Japan’s Wrecking Crew Orchestra performs an innovative light dance in uniforms like those in the classic science fiction movie Tron. I see the performance as a celebration of science and technology, of the contemporary moment, and a rejection of the dead hand of tradition; and I therefore read it as highly political (see below). This version is better quality than the one that went viral, showing the colors of the costumes better.
Since Tron is being taken as the inspiration here, it is worth recalling that the iconic costumes were designed by Jean “Moebius” Giraud, an epic French cartoonist, who also did storyboards for the film. His style influenced the French electronic-music duo Daft Punk, who went on to do the score for Tron Legacy.
Giraud was also a major influence on Japanese Manga comic book art. Tron costumes and Manga have some of the same design roots, making it natural that the Wrecking Crew Orchestra appropriated this style (and perhaps they were influenced a bit by Daft Punk, as well).

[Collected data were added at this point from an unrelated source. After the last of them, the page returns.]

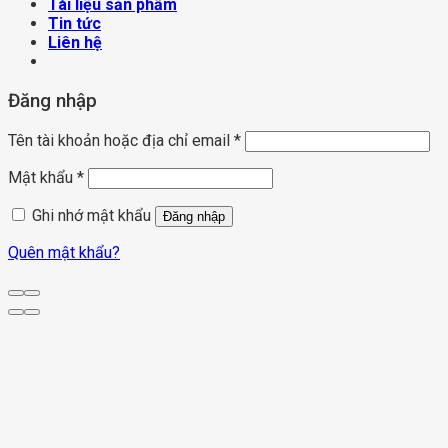
Tài liệu sản phẩm
Tin tức
Liên hệ
Đăng nhập
Tên tài khoản hoặc địa chỉ email
*
Mật khẩu
*
Ghi nhớ mật khẩu
Đăng nhập
Quên mật khẩu?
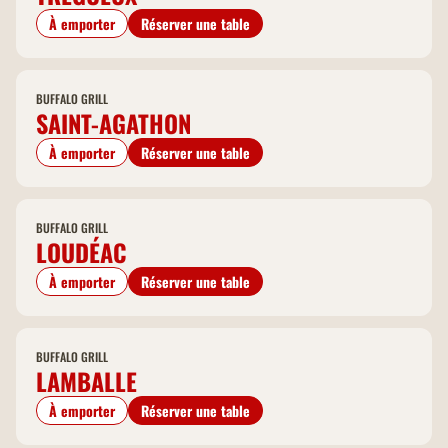
À emporter
Réserver une table
BUFFALO GRILL
SAINT-AGATHON
À emporter
Réserver une table
BUFFALO GRILL
LOUDÉAC
À emporter
Réserver une table
BUFFALO GRILL
LAMBALLE
À emporter
Réserver une table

This French-American-Japanese hybridity of hypermodern style reflects the universality of science fictional themes. In Moebius, Manga, Tron and this dance, contemporary bodies refigure themselves under the impact of rapid technological change, blinking in and out of existence and surprising us with their spatial instability. The shock of our changing relationship to our bodies caused by modernity has produced this year’s culture wars over contraception, abortion, evolution and health care, as the Right wing pushes back against the future, attempting to re-anchor especially women’s bodies in ancient scripture and a constructed “nature” thought to pre-date and take priority over scientific instruments. In contrast, the visual tradition to which the Wrecking Crew Orchestra here appeals celebrates the evolving cyborg character of the body and underlines its agility. (This cyborg theme is also apparent in the Moebius- and Manga- themed Daft Punk music video, “Harder, Better, Faster,”, best known in the US via the Kanye West remix– the music video of which, however, visually subverted the optimism of the original with darker, Japanese-dystopian themes.)
On Moebius’s role in Tron design:
“In early 1981, Steven Lisberger assembled an illustrious team of artists to finalize the designs for “Tron.” This team included Jean “Moebius” Giraud, Syd Mead and Peter Lloyd. Moebius, a French comic book artist known for his work in the magazine “Heavy Metal,” contributed costume designs and storyboard art. The designs of the vehicles and computer environments fell to futuristic industrial and film designer Syd Mead. Commercial airbrush artist Peter Lloyd designed environments and backgrounds, in addition to serving as a color stylist.”